───── Given data ─────

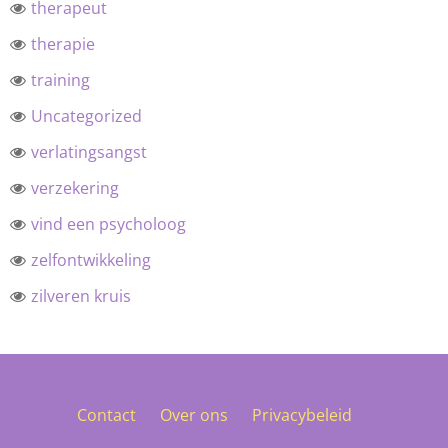
therapeut
therapie
training
Uncategorized
verlatingsangst
verzekering
vind een psycholoog
zelfontwikkeling
zilveren kruis
Contact
Over ons
Privacybeleid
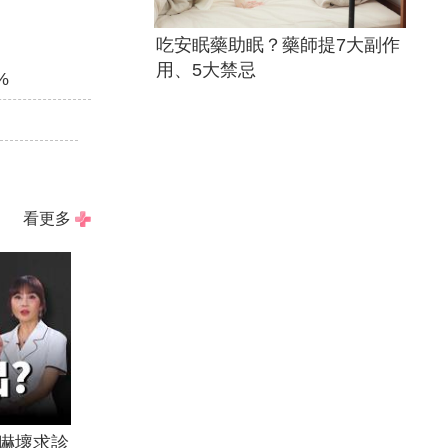
吃安眠藥助眠？藥師提7大副作
用、5大禁忌
%
看更多
嚇壞求診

─────

[Your assignment] Each line of the data must be restated exactly, and the pictures must be left out.

[Answer]
therapeut
therapie
training
Uncategorized
verlatingsangst
verzekering
vind een psycholoog
zelfontwikkeling
zilveren kruis
Contact
Over ons
Privacybeleid
吃安眠藥助眠？藥師提7大副作
用、5大禁忌
%
看更多
嚇壞求診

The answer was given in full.